O homem que deu esse conselho para Enrico foi César Montes, co-fundador do Exército Guerrilheiro dos Pobres, antes um formidável grupo militante de esquerda cujo reduto englobava a região de Ixil, onde, entre 1981 e 1983, os militares praticaram genocídio contra o povo Ixil. Refugiados Ixil que fugiam para as montanhas foram metralhados por atiradores em helicópteros. Montes, que aparentemente atuou informalmente como consultor para a Skye e a CGN, certamente detinha uma profunda compreensão do “impacto psicológico” que sobrevoos de helicóptero teriam sobre os indígenas.

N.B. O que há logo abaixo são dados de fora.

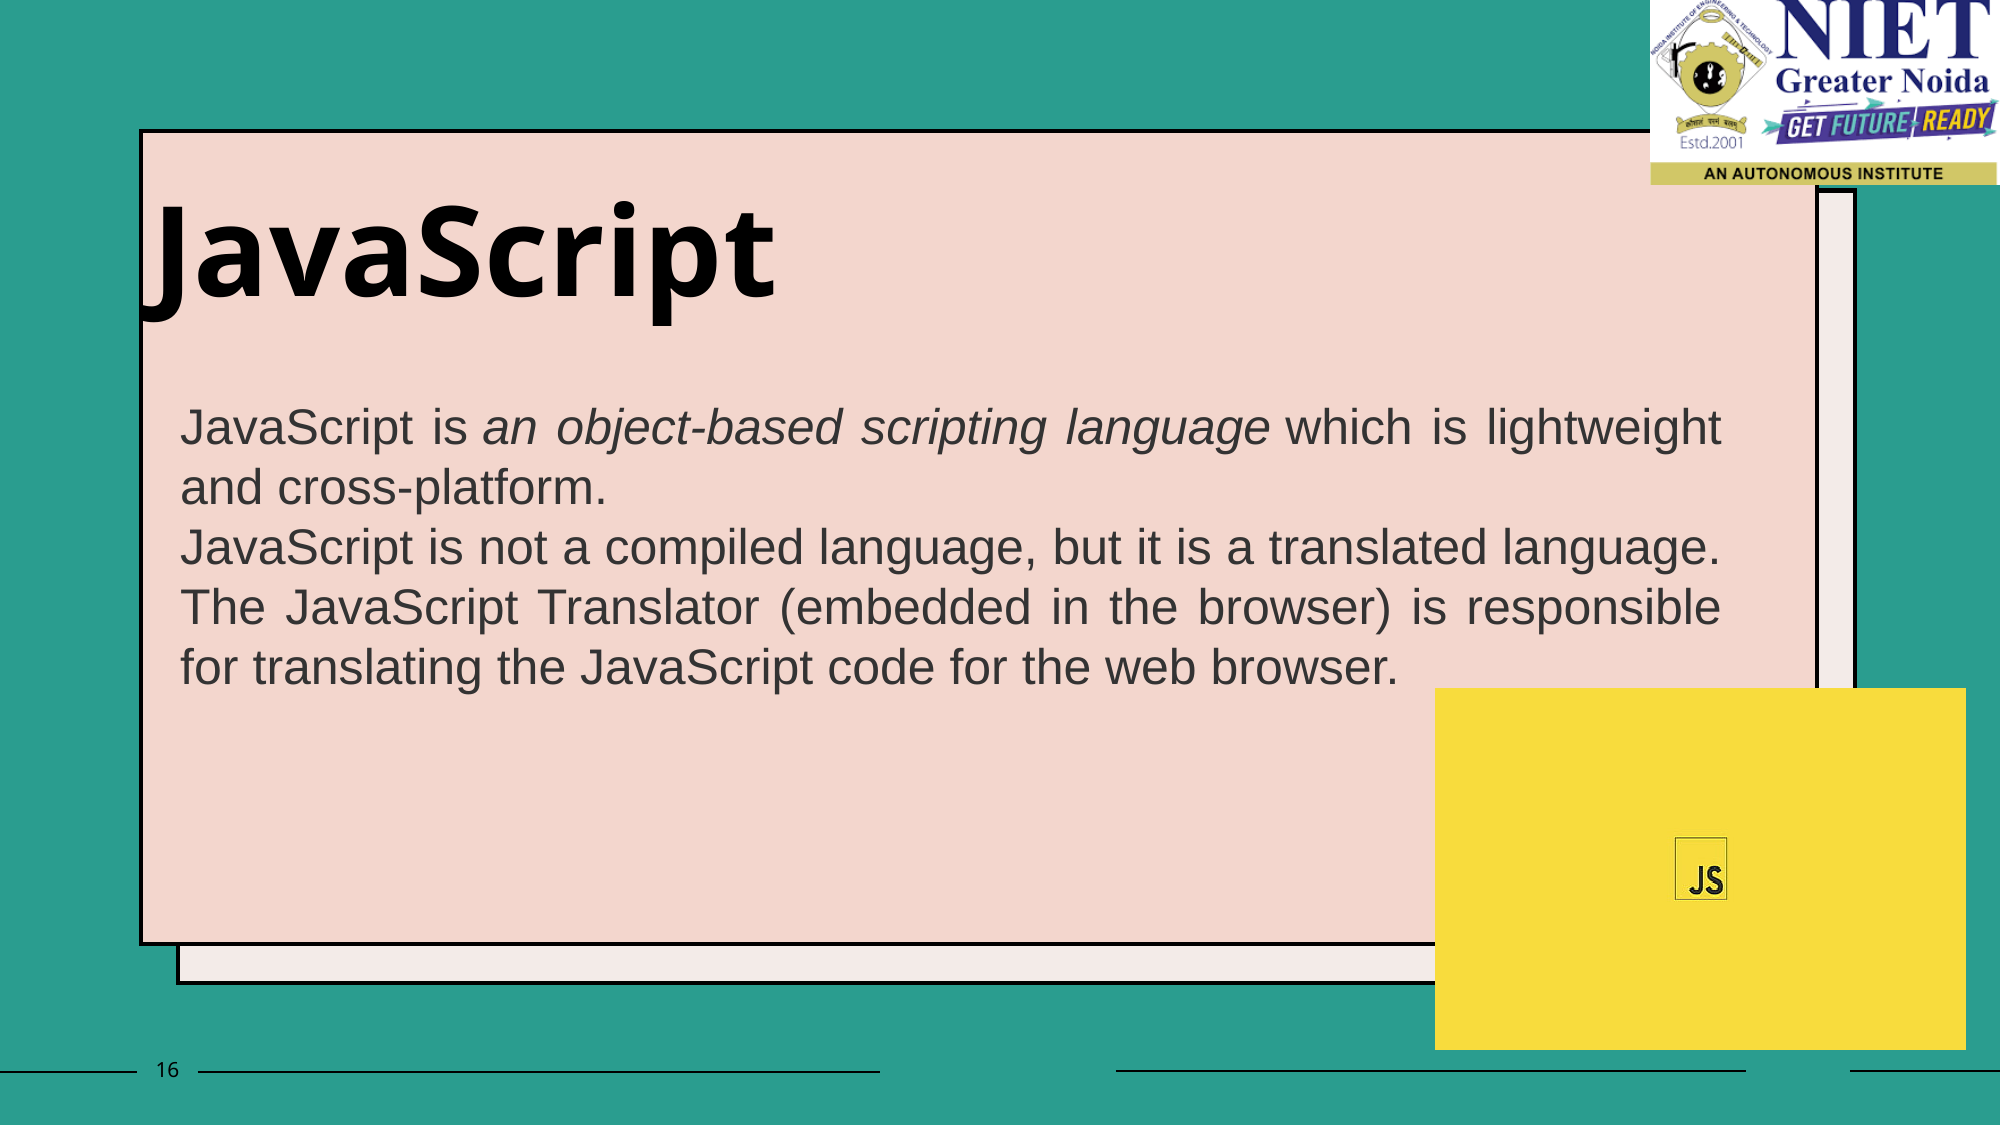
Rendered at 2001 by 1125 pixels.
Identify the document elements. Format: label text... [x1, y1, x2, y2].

Os sobrevoos sobre Lote Ocho foram revelados por documentos corporativos anteriormente sigilosos, que se tornaram públicos em uma ação judicial no Canadá. Esses documentos, até agora pouco noticiados, mostram que o assédio por helicóptero foi apenas uma parte de uma campanha muito maior promovida pela Skye e pela CGN para expulsar as comunidades indígenas de uma enorme faixa de terra que as empresas nunca tiveram qualquer direito legítimo de explorar. Esse esforço se concentrou em tentativas frequentemente bem sucedidas de influenciar, manipular ou subornar as instituições públicas mais poderosas da Guatemala, incluindo o judiciário, as forças de segurança – e até mesmo a presidência. A campanha culminou em duas ondas de remoções de diversas aldeias indígenas, nas datas de 8, 9 e 17 de janeiro de 2007. Onze mulheres de Lote Ocho teriam sofrido estupro coletivo por policiais, soldados e seguranças da CGN, durante o último despejo. Ich é uma dessas mulheres.